Cartes lleva adelante un gobierno neoliberal y previsible que tiene poco de «derecha con sensibilidad social»; recorta las funciones sociales del Estado y establece una alianza con la burguesía local y trasnacionalizada, a la cual le asegura seguir aumentando su renta. La constitución del bloque de poder se asienta en tres grandes líneas. En primer lugar, la agudización de una estructura impositiva regresiva: el impuesto a la renta personal, aprobado en 2004 con la Ley de Adecuación Fiscal, que reduce de 30% a 10% el impuesto a la renta de las empresas, recién entró en vigencia el 1 de agosto de 2012, después de ser suspendido cuatro veces por el Congreso Nacional; y el cobro de 10% de impuesto a la exportación de soja, trigo, maíz y girasol, aprobado por ambas cámaras legislativas, fue vetado por el presidente, quien prefirió un proyecto de ley para crear el impuesto a la renta agropecuaria –que impacta en los medianos productores– y la extensión del IVA al sector agropecuario, es decir, a los consumidores.
A este esquema se suma la Ley de Alianza Pública-Privada, que provee el marco legal para que las corporaciones económicas avancen sobre el Estado.
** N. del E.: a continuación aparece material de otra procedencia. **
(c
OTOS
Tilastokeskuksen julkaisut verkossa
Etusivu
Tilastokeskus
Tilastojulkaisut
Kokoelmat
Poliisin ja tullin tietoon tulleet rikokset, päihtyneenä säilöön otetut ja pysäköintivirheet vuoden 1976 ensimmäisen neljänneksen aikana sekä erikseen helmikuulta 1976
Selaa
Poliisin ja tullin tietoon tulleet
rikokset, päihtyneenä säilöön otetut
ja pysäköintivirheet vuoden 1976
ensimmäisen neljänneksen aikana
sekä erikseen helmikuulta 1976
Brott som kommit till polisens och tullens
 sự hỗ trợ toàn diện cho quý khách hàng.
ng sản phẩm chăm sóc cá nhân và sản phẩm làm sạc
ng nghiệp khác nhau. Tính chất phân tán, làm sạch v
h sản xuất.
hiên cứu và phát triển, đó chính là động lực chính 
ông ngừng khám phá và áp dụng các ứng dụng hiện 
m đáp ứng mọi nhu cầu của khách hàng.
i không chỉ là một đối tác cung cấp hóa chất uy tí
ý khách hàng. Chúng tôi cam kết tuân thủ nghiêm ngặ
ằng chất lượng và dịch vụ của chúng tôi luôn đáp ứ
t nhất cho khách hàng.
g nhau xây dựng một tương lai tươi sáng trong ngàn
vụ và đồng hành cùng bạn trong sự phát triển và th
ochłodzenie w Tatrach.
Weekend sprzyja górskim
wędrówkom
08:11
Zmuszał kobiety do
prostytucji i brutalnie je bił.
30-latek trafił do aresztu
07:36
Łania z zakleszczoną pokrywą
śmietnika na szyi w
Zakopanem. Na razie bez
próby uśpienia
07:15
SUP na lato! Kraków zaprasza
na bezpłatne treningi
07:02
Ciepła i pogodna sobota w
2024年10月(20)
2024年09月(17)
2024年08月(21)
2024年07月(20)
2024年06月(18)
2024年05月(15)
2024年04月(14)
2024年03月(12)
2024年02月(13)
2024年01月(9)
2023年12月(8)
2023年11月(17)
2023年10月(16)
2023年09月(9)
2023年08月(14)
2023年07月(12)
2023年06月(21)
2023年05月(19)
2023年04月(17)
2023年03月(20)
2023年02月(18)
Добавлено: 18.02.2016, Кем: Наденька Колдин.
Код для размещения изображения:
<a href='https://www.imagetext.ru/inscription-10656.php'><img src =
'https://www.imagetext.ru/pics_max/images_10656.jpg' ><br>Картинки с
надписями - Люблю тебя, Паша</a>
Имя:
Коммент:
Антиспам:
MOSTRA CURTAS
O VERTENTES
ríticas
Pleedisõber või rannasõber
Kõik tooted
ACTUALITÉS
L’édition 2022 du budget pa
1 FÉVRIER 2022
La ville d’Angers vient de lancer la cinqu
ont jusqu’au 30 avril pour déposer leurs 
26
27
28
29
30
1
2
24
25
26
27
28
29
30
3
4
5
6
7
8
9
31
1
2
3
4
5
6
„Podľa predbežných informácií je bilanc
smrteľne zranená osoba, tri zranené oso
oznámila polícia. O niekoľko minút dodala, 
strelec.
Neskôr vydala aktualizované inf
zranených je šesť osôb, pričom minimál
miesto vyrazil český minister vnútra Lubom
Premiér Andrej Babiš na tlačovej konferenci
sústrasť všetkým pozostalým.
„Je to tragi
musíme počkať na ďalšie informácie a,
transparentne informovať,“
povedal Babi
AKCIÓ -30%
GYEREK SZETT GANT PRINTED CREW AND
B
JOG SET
Paradójicamente, se trata de una derecha que, en un marco de crecimiento económico y a diferencia del stronismo, no tiene intención de fortalecer un poder estatal que garantice una mayor paridad frente a los actores económicos.Cierra el círculo la sanción de la Ley Antiterrorista, que hace posible, entre otras cosas, la intervención de las Fuerzas Armadas en asuntos internos en caso de que el conflicto social, visiblemente en aumento, ponga en cuestión el orden21. Esta ley ya permitió debilitar aún más al de por sí débil movimiento campesino, pero la reacción se desplaza ahora a las ciudades y a los sindicatos públicos. Los médicos y los maestros, afectados directos por la merma de las cuentas del Estado, se encuentran desde hace meses en paro, huelgas y movilizaciones. Se trata de grupos conformados mayoritariamente por sectores medios de Asunción, y no será tarea fácil quitarlos de la escena. La mayor contradicción del actual gobierno es que su política fiscalista arriesga su gobernabilidad.
A un año de iniciado el mandato de Cartes, el informe presentado a los parlamentarios fue formateado a la luz de las redes sociales. Fotos, colores y muy poco texto. La pobreza de su gestión vislumbra que es un presidente de época, un presidente «selfie». Pero eso no alcanza ni puede alcanzar. Todo indica que, si continúa con la actual dirección, el sueño de la derecha se desvanecerá. Por ahora, poco sirvió la camiseta de Boca Juniors firmada por Juan Román Riquelme que Cristian Ritondo –vicepresidente de la Legislatura porteña y militante del macrismo– le regaló a Cartes el día que asumió como presidente.